I’ve not given up on Devuan on the XU4. I fully expect some future update will be done right and I won’t have to fix it. Unfortunately, that might be a year away. So for now I’m likely to just backlevel it to the 1.0 I was running before (and either accept no updates / installs OR figure out how to use the archived repository) OR run it on straight Armbian with SystemD (BOOOO! Hiisssss) which isn’t my favorite idea.
But for now, I’m going back to the Slackware platforms to “get some work done” and will be finding out more about installing packages on them. I’ve got the basics down, but need to learn the source “Slackbuilds” bit (since it looks like Chromium is a Slackbuild)
Would it be more efficient to just pick one platform / OS and focus on it pushing harder? Only if you already KNOW just which one is preferred… If you semi-randomly picked the one with great issues on a given hardware platform, you can spin for months (years…) on it. As I have a bunch of orthogonal SBCs, the odds one of them would be “a Pill” on a Single Size For All becomes large. Thus my present strategy of “push some on several places and see what moves furthest fastest on a given SBC”. So far, that’s Slackware on systems where Devuan doesn’t “go”.
But “We’ll see”…
Why the nearly-an-OS browsers as first apps to test?

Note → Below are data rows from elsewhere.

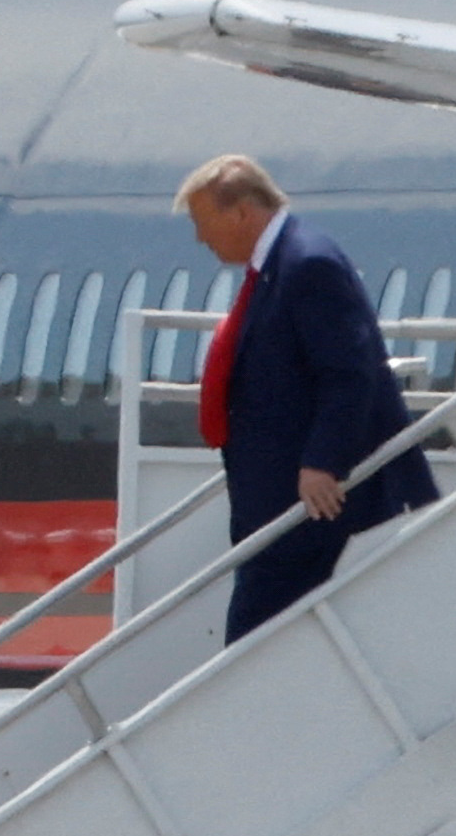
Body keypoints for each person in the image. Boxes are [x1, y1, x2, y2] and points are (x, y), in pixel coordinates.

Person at [175, 155, 438, 642]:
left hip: (312, 510)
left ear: (240, 213)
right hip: (281, 509)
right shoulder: (281, 265)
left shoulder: (307, 264)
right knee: (265, 642)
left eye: (202, 222)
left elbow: (349, 372)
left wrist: (323, 461)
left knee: (253, 650)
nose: (200, 238)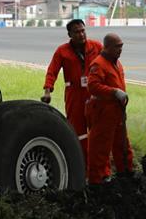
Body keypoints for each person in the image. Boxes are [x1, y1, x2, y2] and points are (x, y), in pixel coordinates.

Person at [42, 19, 103, 158]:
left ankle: (100, 169)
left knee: (98, 130)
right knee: (78, 131)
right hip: (74, 95)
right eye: (77, 32)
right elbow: (52, 71)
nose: (81, 34)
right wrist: (47, 91)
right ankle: (81, 165)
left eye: (83, 31)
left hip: (94, 93)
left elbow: (109, 64)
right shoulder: (62, 51)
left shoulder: (96, 46)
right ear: (69, 34)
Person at [85, 33, 135, 187]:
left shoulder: (116, 63)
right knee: (100, 146)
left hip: (117, 110)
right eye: (117, 46)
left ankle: (125, 172)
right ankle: (97, 180)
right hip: (104, 110)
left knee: (122, 144)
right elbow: (92, 86)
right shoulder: (98, 64)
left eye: (121, 46)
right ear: (107, 47)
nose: (120, 49)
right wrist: (113, 92)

Not the first (htop and terminal window, apt-get and some other utilities are first) but close. Why is simple. I run a blog. About 3/4 of what I do depends on a browser. No browser, no joy.
Yes, I can relegate the SBC to some server like use, and have a couple of headless servers; but those are almost universally the very cheap and slower SBCs. R.Pi M2, Orange Pi One. May even do it with the $17 Pine64 A64. BUT, the Odroid XU4 is an octocore SBC that makes a very nice dekstop that plays video well. So why wast that on a headless server?
In short: Since my goal is a nice decent performance desktop to run a browser, I test the browser.
Ah. Perhaps smaller intermediate steps then (when time permits)? Ping, Dillo, Netsurf …
This may help: https://forum.odroid.com/viewtopic.php?f=96&t=30552
Good hunting!
FWIW, I don’t need to start with Ping as I start with setting the clock from my private network time server. Networking must be up for that, and it assures proper time stamps in following operations. Then I have a “pingout” command that goes by steps to the lab router (inside / outside interfaces) the house router (inside / outside) and the time server and then to an external responder site. I only use that if the apt-get update fails (as apt-get update depends on all that other stuff).
I’ll then load “my usual suite of applications” that includes NFS so I can mount my NFS server and a couple of other file system types. IF not already installed, then LXDE or XFCE pretty much shakes out the basic functions. (Oh, and Build-Essential goes in too). First thing I do then is launch htop. Gives me system status information and lets me monitor what’s going on, and shows general windowing working OK.
After that, I’ll log back in graphical. Assuming that works, and I’ve got my nice graphical environment, working networking, nfs file server, update / upgrade done, etc…. THEN I try a browser as that’s pretty much all that is left.
As per Dillo and Netsurf:
Not that fond of them as browsers. Even if they DID work, I’d not accept the build if Firefox or Chromium didn’t work. Might be useful as a “fall back” for diagnostics AFTER the big browsers fail, but not before, given my work flow on the blog.